Not because they are disordered.

But because adaptation became necessary long before authenticity felt safe.

And this is where I believe many systems still fail adoptees psychologically.

The system often asks:

“What symptoms are present?”

instead of:

“What adaptations became necessary for survival?”

Those are radically different clinical questions.

 

Adoption Is Still Psychologically Under-Theorised Within Mainstream Services

Despite growing conversations around trauma-informed care, adult adoptees remain remarkably absent from:

  • • NHS formulation models,

  • • neurodevelopmental training,

  • • addiction services,

  • • EDI frameworks,

  • • and broader psychological discourse.

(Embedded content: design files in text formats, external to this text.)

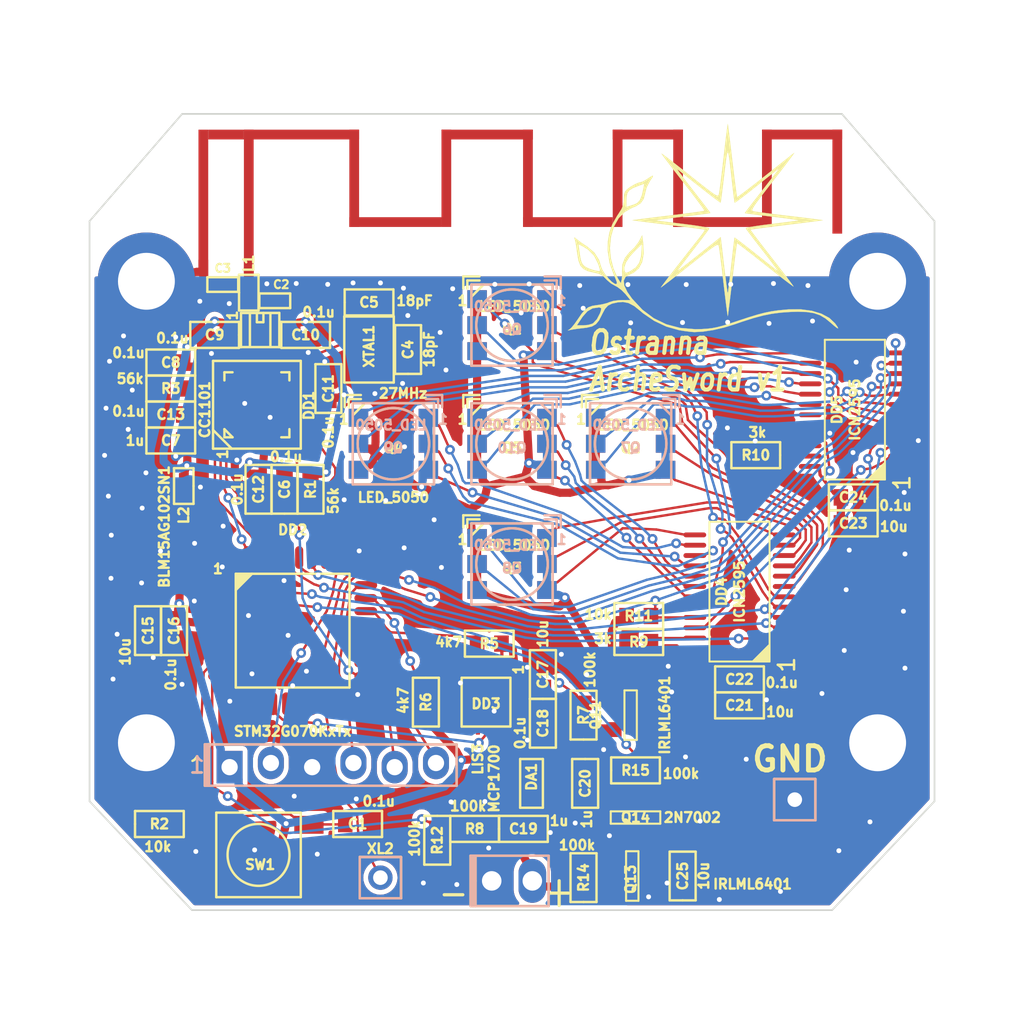
<source format=kicad_pcb>
(kicad_pcb (version 20210606) (generator pcbnew)

  (general
    (thickness 1.6)
  )

  (paper "A4")
  (layers
    (0 "F.Cu" signal)
    (31 "B.Cu" signal)
    (36 "B.SilkS" user "B.Silkscreen")
    (37 "F.SilkS" user "F.Silkscreen")
    (38 "B.Mask" user)
    (39 "F.Mask" user)
    (40 "Dwgs.User" user "User.Drawings")
    (44 "Edge.Cuts" user)
    (45 "Margin" user)
    (46 "B.CrtYd" user "B.Courtyard")
    (47 "F.CrtYd" user "F.Courtyard")
  )

  (setup
    (stackup
      (layer "F.SilkS" (type "Top Silk Screen"))
      (layer "F.Mask" (type "Top Solder Mask") (color "Green") (thickness 0.01))
      (layer "F.Cu" (type "copper") (thickness 0.035))
      (layer "dielectric 1" (type "core") (thickness 1.51) (material "FR4") (epsilon_r 4.5) (loss_tangent 0.02))
      (layer "B.Cu" (type "copper") (thickness 0.035))
      (layer "B.Mask" (type "Bottom Solder Mask") (color "Green") (thickness 0.01))
      (layer "B.SilkS" (type "Bottom Silk Screen"))
      (copper_finish "None")
      (dielectric_constraints no)
    )
    (pad_to_mask_clearance 0.06)
    (solder_mask_min_width 0.15)
    (pcbplotparams
      (layerselection 0x00010fc_ffffffff)
      (disableapertmacros false)
      (usegerberextensions false)
      (usegerberattributes true)
      (usegerberadvancedattributes true)
      (creategerberjobfile true)
      (svguseinch false)
      (svgprecision 6)
      (excludeedgelayer true)
      (plotframeref false)
      (viasonmask false)
      (mode 1)
      (useauxorigin false)
      (hpglpennumber 1)
      (hpglpenspeed 20)
      (hpglpendiameter 15.000000)
      (dxfpolygonmode true)
      (dxfimperialunits true)
      (dxfusepcbnewfont true)
      (psnegative false)
      (psa4output false)
      (plotreference true)
      (plotvalue true)
      (plotinvisibletext false)
      (sketchpadsonfab false)
      (subtractmaskfromsilk false)
      (outputformat 1)
      (mirror false)
      (drillshape 1)
      (scaleselection 1)
      (outputdirectory "")
    )
  )

  (net 0 "")
  (net 1 "Net-(ANT1-Pad1)")
  (net 2 "GND")
  (net 3 "Net-(BLN1-Pad1)")
  (net 4 "/RF2")
  (net 5 "/RF1")
  (net 6 "/BTN0")
  (net 7 "Net-(C4-Pad1)")
  (net 8 "Net-(C5-Pad1)")
  (net 9 "Net-(C6-Pad2)")
  (net 10 "VCC")
  (net 11 "+3v3")
  (net 12 "+BATT")
  (net 13 "+PwrUnst")
  (net 14 "/+LED_PWR")
  (net 15 "/CC_SCK")
  (net 16 "/CC_MISO")
  (net 17 "/CC_GDO0")
  (net 18 "/CC_CS")
  (net 19 "Net-(DD1-Pad17)")
  (net 20 "/CC_MOSI")
  (net 21 "/LED_PWR_CTRL")
  (net 22 "/DRV_PWR_CTRL")
  (net 23 "/ADC_BAT")
  (net 24 "/ACC_INT1")
  (net 25 "/LED_OUT_EN")
  (net 26 "/DBG_PIN")
  (net 27 "/LED_LATCH")
  (net 28 "/UART_TX")
  (net 29 "/UART_RX")
  (net 30 "/I2C_SCL")
  (net 31 "/I2C_SDA")
  (net 32 "/SWDIO")
  (net 33 "/SWCLK")
  (net 34 "/LED_CLK")
  (net 35 "/LED_DATA")
  (net 36 "Net-(DD4-Pad23)")
  (net 37 "Net-(DD4-Pad22)")
  (net 38 "Net-(DD4-Pad20)")
  (net 39 "Net-(DD4-Pad5)")
  (net 40 "Net-(DD4-Pad19)")
  (net 41 "Net-(DD4-Pad6)")
  (net 42 "Net-(DD4-Pad18)")
  (net 43 "Net-(DD4-Pad7)")
  (net 44 "Net-(DD4-Pad17)")
  (net 45 "Net-(DD4-Pad8)")
  (net 46 "Net-(DD4-Pad16)")
  (net 47 "Net-(DD4-Pad9)")
  (net 48 "Net-(DD4-Pad15)")
  (net 49 "Net-(DD4-Pad10)")
  (net 50 "Net-(DD4-Pad14)")
  (net 51 "Net-(DD4-Pad11)")
  (net 52 "Net-(DD4-Pad13)")
  (net 53 "Net-(DD4-Pad12)")
  (net 54 "Net-(DD5-Pad23)")
  (net 55 "Net-(DD5-Pad5)")
  (net 56 "Net-(DD5-Pad6)")
  (net 57 "Net-(DD5-Pad18)")
  (net 58 "Net-(DD5-Pad7)")
  (net 59 "Net-(DD5-Pad17)")
  (net 60 "Net-(DD5-Pad8)")
  (net 61 "Net-(DD5-Pad16)")
  (net 62 "Net-(DD5-Pad9)")
  (net 63 "Net-(DD5-Pad15)")
  (net 64 "Net-(DD5-Pad10)")
  (net 65 "Net-(DD5-Pad14)")
  (net 66 "Net-(DD5-Pad11)")
  (net 67 "Net-(DD5-Pad13)")
  (net 68 "Net-(DD5-Pad12)")
  (net 69 "Net-(Q13-Pad1)")

  (footprint "LEDs:LED_5050" (layer "F.Cu") (at 132.7 85.8))

  (footprint "Capacitors:CAP_0603_Silks" (layer "F.Cu") (at 119 80.8 180))

  (footprint "Resistors:RES_0603" (layer "F.Cu") (at 127.6 88.6 -90))

  (footprint "Resistors:RES_0603" (layer "F.Cu") (at 119 82.4 180))

  (footprint "Capacitors:CAP_0603_Silks" (layer "F.Cu") (at 119 84 180))

  (footprint "Capacitors:CAP_0603_Silks" (layer "F.Cu") (at 130.5 109.2 180))

  (footprint "Inductors:IND_0402" (layer "F.Cu") (at 123.8 76.5 90))

  (footprint "Quartz:03225C4" (layer "F.Cu") (at 131.2 80 90))

  (footprint "Capacitors:CAP_0603_Silks" (layer "F.Cu") (at 150.5 112.4 90))

  (footprint "LEDs:LED_5050" (layer "F.Cu") (at 140 85.8))

  (footprint "Resistors:RES_0603" (layer "F.Cu") (at 144.4 112.5 90))

  (footprint "LGA:LGA16_3X3_5_3" (layer "F.Cu") (at 138.4 101.7 -90))

  (footprint "Pictures:Ostranna_16d9_13d5" (layer "F.Cu") (at 151.7 72.5))

  (footprint "LEDs:LED_5050" (layer "F.Cu") (at 147.3 85.8))

  (footprint "Capacitors:CAP_0603_Silks" (layer "F.Cu") (at 117.6 97.3 -90))

  (footprint "Resistors:RES_0603" (layer "F.Cu") (at 118.3 109.2))

  (footprint "Capacitors:CAP_0603_Silks" (layer "F.Cu") (at 141.9 100 90))

  (footprint "Capacitors:CAP_0603_Silks" (layer "F.Cu") (at 133.6 80 90))

  (footprint "Resistors:RES_0603" (layer "F.Cu") (at 137.7 109.5 180))

  (footprint "SOT:SOT23-3" (layer "F.Cu") (at 147.6 108.8))

  (footprint "Capacitors:CAP_0603_Silks" (layer "F.Cu") (at 161 89.1 180))

  (footprint "Capacitors:CAP_0402" (layer "F.Cu") (at 125.4 77))

  (footprint "Resistors:RES_0603" (layer "F.Cu") (at 147.8 96.4))

  (footprint "Capacitors:CAP_0402" (layer "F.Cu") (at 122.2 76 180))

  (footprint "PCB:TESTPOINT_1MM" (layer "F.Cu") (at 131.5 102))

  (footprint "LEDs:LED_5050" (layer "F.Cu") (at 140 93.2))

  (footprint "Capacitors:CAP_0603_Silks" (layer "F.Cu") (at 140.7 109.5))

  (footprint "SOT:SOT23-3" (layer "F.Cu") (at 147.4 112.4 90))

  (footprint "Radio:BALUN_JOHANSON868" (layer "F.Cu") (at 124.5 78.8 90))

  (footprint "Connectors:PLS-1Square" (layer "F.Cu") (at 157.4 107.7))

  (footprint "Resistors:RES_0603" (layer "F.Cu") (at 147.6 105.9))

  (footprint "Antennas:Locket5" (layer "F.Cu") (at 140.3 75.4703 180))

  (footprint "SO_DIL_TSSOP:TSSOP24_150_0635" (layer "F.Cu") (at 161.1 83.7 90))

  (footprint "Resistors:RES_0603" (layer "F.Cu") (at 138.6 98.1))

  (footprint "Connectors:PLS-6_LOCK" (layer "F.Cu") (at 122.62 105.573))

  (footprint "Resistors:RES_0603" (layer "F.Cu") (at 134.7 101.7 -90))

  (footprint "Capacitors:CAP_0603_Silks" (layer "F.Cu") (at 131.2 77.1))

  (footprint "Capacitors:CAP_0603_Silks" (layer "F.Cu") (at 119 85.6 180))

  (footprint "Capacitors:CAP_0603_Silks" (layer "F.Cu") (at 154 100.3 180))

  (footprint "LEDs:LED_5050" (layer "F.Cu") (at 140 78.5))

  (footprint "LQFP_TQFP:TQFP-32_7x7_Pitch0.8mm" (layer "F.Cu") (at 126.5 97.3))

  (footprint "Resistors:RES_0603" (layer "F.Cu") (at 155 86.5 180))

  (footprint "Capacitors:CAP_0603_Silks" (layer "F.Cu") (at 141.9 103 -90))

  (footprint "Inductors:IND_0402" (layer "F.Cu") (at 119.8 88.4 -90))

  (footprint "Capacitors:CAP_0603_Silks" (layer "F.Cu") (at 121.7 79.1 180))

  (footprint "SO_DIL_TSSOP:TSSOP24_150_0635" (layer "F.Cu") (at 154 94.9 90))

  (footprint "PCB:Hole3_5_out6mm" (layer "F.Cu") (at 117.5 104.2))

  (footprint "Resistors:RES_0603" (layer "F.Cu") (at 135.4 110.2 -90))

  (footprint "QFN_DFN:QFN20" (layer "F.Cu") (at 124.3 83.4 90))

  (footprint "Capacitors:CAP_0603_Silks" (layer "F.Cu") (at 128.7 82.4 90))

  (footprint "Resistors:RES_0603" (layer "F.Cu") (at 147.8 98 180))

  (footprint "Connectors:SLD_2_2D5" (layer "F.Cu") (at 140 112.7))

  (footprint "Capacitors:CAP_0603_Silks" (layer "F.Cu") (at 119.2 97.3 -90))

  (footprint "Capacitors:CAP_0603_Silks" (layer "F.Cu") (at 144.5 106.7 -90))

  (footprint "Resistors:RES_0603" (layer "F.Cu") (at 144.4 102.5 90))

  (footprint "Capacitors:CAP_0603_Silks" (layer "F.Cu") (at 124.4 88.6 -90))

  (footprint "Capacitors:CAP_0603_Silks" (layer "F.Cu") (at 126 88.6 90))

  (footprint "Capacitors:CAP_0603_Silks" (layer "F.Cu") (at 161 90.7 180))

  (footprint "Capacitors:CAP_0603_Silks" (layer "F.Cu") (at 127.3 79.1))

  (footprint "PCB:Hole3_5_out6mm" (layer "F.Cu") (at 162.5 75.8))

  (footprint "SOT:SOT23-3" (layer "F.Cu") (at 147.3 102.5 90))

  (footprint "BtnsSwitches:BTN_4x4_SMD" (layer "F.Cu") (at 124.4 111.1))

  (footprint "Connectors:PLS-1Rnd" (layer "F.Cu") (at 131.9 112.5))

  (footprint "Capacitors:CAP_0603_Silks" (layer "F.Cu") (at 154 101.9 180))

  (footprint "SOT:SOT23-3A" (layer "F.Cu") (at 141.2 106.7 -90))

  (footprint "PCB:Hole3_5_out6mm" (layer "F.Cu") (at 162.5 104.2))

  (footprint "PCB:Hole3_5_out6mm" (layer "F.Cu") (at 117.5 75.8))

  (footprint "LEDs:LED_5050" (layer "B.Cu") (at 140 85.8 180))

  (footprint "LEDs:LED_5050" (layer "B.Cu")
    (tedit 5C669B08) (tstamp 5c9ba4f1-ecff-4f1e-b6f1-393914dab4de)
    (at 147.3 85.8 180)
    (property "Price" "7")
    (property "Sheetfile" "ArcheSword.kicad_sch")
    (property "Sheetname" "")
    (property "SolderPoints" "6")
    (property "Variant" "all")
    (path "/8aa33314-241f-4cec-99b7-8d87ab6158c2")
    (attr through_hole)
    (fp_text reference "Q7" (at 0 -0.25) (layer "B.SilkS")
      (effects (font (size 0.59944 0.59944) (thickness 0.14986)) (justify mirror))
      (tstamp e93ff15b-3aa5-4f8a-9a35-287c6ee00f9d)
    )
    (fp_text value "LED_5050" (at 0.15 1.15) (layer "B.SilkS")
      (effects (font (size 0.59944 0.59944) (thickness 0.14986)) (justify mirror))
      (tstamp 0e0a9bbe-55af-4dc0-bb2d-edbd0ab9bb8e)
    )
    (fp_text user "1" (at -3.05 1.5) (layer "B.SilkS")
      (effects (font (size 0.6 0.6) (thickness 0.15)) (justify mirror))
      (tstamp 335bce92-9945-4bb5-bc6f-9844450186f2)
    )
    (fp_line (start 2.49936 2.49936) (end 2.49936 -2.49936) (layer "B.SilkS") (width 0.14986) (tstamp 09e35b3f-fd25-4df9-ae76-93002705d8fe))
    (fp_line (start -2.75 2.75) (end -2 2.75) (layer "B.SilkS") (width 0.15) (tstamp 5611b1b6-19ab-4eb1-966a-1c59318015c9))
    (fp_line (start -2.75 2.25) (end -2.75 2.75) (layer "B.SilkS") (width 0.15) (tstamp 61a439e9-934b-4124-a8b8-c4ae20232230))
    (fp_line (start -2.49936 2.49936) (end 2.49936 2.49936) (layer "B.SilkS") (width 0.14986) (tstamp 6ce7dbc3-5c32-4d0a-b3fa-5aeb8f4470d0))
    (fp_line (start -2 3) (end -3 3) (layer "B.SilkS") (width 0.15) (tstamp 6e11b991-9e5b-4f28-827d-1922243c4b4a))
    (fp_line (start 2.49936 -2.49936) (end -2.4
... [639889 chars truncated]
</source>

This absence is extraordinary when one considers how frequently adoptees appear across:

  • • mental health services,

  • • substance misuse systems,

  • • attachment trauma presentations,

  • • relational instability,

  • • self-harm,

  • • eating disorders,

  • • and identity disturbance.

The adoptee experience often exists everywhere clinically — yet nowhere conceptually.

And I think part of the reason is this:

Adoption remains culturally defended.

Society struggles to hold two realities simultaneously:

  • • that adoption can involve love, safety, and opportunity,

  • • and that relinquishment may still constitute profound psychological rupture.

To acknowledge the second reality often evokes discomfort because it destabilises simplistic rescue narratives.

But mature psychological thinking requires complexity.

Love after loss does not erase loss.

Safety after rupture does not erase rupture.

And gratitude does not metabolise preverbal grief.

 

What Would Real Adoption-Informed Practice Look Like?

Real adoption-informed practice would not pathologiseadoptees.

Nor would it romanticise trauma.

Instead, it would introduce developmental depth into assessment and formulation.

It would train clinicians to think relationally, neurobiologically, and contextually.

It would ask:

• What happened before language?

• How did this nervous system learn regulation?

• What attachment adaptations developed?

• What survival strategies became organised into personality?

• How might grief, identity rupture, and relinquishment still be living within this presentation?

It would move beyond diagnostic binaries and toward integrative formulation.

Because human beings are not categories.

They are developmental stories.

 

Why I Believe This Conversation Matters Now

I think many adoptees spend years carrying an invisible existential question:

“If my earliest experience involved separation, what does that say about my worth?”

Not always consciously.
Not always verbally.
But somatically. Relationally. Implicitly.

And unless clinicians are trained to think deeply about attachment, relinquishment, trauma, and adaptation, that question often remains untouched beneath layers of symptom management.

As an adoptee, I know how easy it is to become highly functional while remaining profoundly unheldpsychologically.

As a therapist, I now recognise how many adoptees are surviving inside systems that still do not fully know how to conceptualise them.

And perhaps this is the thought that stays with me most powerfully:

The child who lost connection before they had language may spend an entire lifetime trying to understand a pain that the world keeps explaining incompletely.

Until systems learn to see adoptees not simply as people with symptoms, but as people with developmental histories shaped by rupture, adaptation, grief, and survival, many will continue receiving treatment without ever feeling fully understood.

Not because they are resistant.

But because the formulation itself was never deep enough to hold them.